I've been hacking on making the serialized index smaller as I'm trying to do client-side search of the v8 codebase (which is around 120 MB). I've got a small prototype of a packed index up at https://github.com/kig/lunr.js

The unpacked index is 180 MB (20 MB gzipped). The packed index is 20 MB (6.5 MB gzipped). And there's still a good chunk of compression possible. I played with quantizing the termFreqs and that alone dropped the gzipped file size to 1.4 megs.

I have a simple unit test on the serialiser, but haven't tested it on any real datasets.

vladimiry commented 8 years ago

@kig what about using client-side archiving, something like this http://pieroxy.net/blog/pages/lz-string/index.html? Also I noticed this The index size is about half size of lunr.js index file. on the https://github.com/weixsong/elasticlunr.js page.

kig commented 8 years ago

You can play with a live demo at https://tabletree.io - I ended up rolling a simplified search optimized for speed and index wire size. The index is 1MB gzipped and the searches take <20ms, so you get nice live updates as you type.
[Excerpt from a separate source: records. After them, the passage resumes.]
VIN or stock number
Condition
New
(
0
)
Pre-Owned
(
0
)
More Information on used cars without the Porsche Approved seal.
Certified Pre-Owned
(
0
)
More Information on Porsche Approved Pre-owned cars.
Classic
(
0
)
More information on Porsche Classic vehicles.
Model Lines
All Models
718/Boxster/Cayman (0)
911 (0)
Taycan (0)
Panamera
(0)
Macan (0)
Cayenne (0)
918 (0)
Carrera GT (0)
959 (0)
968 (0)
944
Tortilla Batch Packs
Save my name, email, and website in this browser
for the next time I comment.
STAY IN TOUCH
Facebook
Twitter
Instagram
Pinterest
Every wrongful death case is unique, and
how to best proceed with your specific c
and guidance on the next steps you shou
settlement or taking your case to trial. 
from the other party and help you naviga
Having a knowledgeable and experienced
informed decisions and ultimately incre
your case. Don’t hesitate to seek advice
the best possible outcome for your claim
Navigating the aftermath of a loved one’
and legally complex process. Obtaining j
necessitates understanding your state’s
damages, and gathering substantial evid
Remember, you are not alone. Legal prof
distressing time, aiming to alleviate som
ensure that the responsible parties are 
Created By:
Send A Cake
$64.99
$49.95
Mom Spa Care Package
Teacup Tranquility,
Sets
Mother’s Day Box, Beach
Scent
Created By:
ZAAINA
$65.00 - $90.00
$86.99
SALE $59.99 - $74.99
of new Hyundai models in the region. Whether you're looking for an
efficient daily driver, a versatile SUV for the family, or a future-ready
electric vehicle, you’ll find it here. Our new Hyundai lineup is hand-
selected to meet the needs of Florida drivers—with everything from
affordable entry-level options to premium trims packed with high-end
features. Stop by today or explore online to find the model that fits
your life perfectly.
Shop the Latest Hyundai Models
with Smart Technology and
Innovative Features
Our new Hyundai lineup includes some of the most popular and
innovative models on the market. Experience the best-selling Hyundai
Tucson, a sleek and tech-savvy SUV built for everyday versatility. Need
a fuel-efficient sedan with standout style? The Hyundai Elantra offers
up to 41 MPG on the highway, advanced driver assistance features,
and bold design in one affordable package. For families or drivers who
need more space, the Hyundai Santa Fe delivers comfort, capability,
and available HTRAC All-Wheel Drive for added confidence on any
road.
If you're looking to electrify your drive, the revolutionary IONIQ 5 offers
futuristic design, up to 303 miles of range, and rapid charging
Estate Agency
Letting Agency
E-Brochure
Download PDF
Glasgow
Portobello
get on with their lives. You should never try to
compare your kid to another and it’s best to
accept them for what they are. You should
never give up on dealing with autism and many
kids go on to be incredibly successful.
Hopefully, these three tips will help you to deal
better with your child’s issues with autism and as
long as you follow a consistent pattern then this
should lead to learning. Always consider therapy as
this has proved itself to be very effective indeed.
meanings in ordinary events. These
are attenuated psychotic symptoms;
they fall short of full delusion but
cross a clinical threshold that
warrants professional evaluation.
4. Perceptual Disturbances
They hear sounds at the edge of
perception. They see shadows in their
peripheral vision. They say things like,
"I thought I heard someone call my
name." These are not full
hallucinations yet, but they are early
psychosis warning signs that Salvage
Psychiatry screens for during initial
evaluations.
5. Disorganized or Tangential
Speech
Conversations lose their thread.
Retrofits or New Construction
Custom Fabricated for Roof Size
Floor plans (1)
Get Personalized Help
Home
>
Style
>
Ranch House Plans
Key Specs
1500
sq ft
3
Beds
Client-side archiving might get you 10-20% wire size boost compared to gzip, but you end up spending more time decompressing the data, so I figured I'd just make the source data more gzip-friendly. Building the search index on the client-side is a non-starter as the corpus is a hundred megs in size -- need to build a compressed index off-line and transfer just that to the client.

olivernn commented 8 years ago

@kig that is an awesome live demo, reminds me of this scene in Jurassic Park!

Prinzhorn commented 7 years ago

I found that the size of the JSON is not the issue but rather the depth that causes the call stack size to exceed. In my case I had a few very long words that were indexed. It was caused by blindly using $('body').text(), which does not add a white space between the text nodes and can cause very long "words" which do not get tokenized. These result in a very deeply nested object.

I went with something like the following in our indexing script (which uses cheerio to index static html files)

$('body *').map(function() {
    return $(this).text();
}).get().join(' ');
olivernn commented 7 years ago

Three years later there is a major new version of Lunr, 2.x, which has a much simpler serialised structure. Upgrading to this latest version should hopefully alleviate any issues with trying to serialise the large, deeply nested, data structure that Lunr 0.x and 1.x have.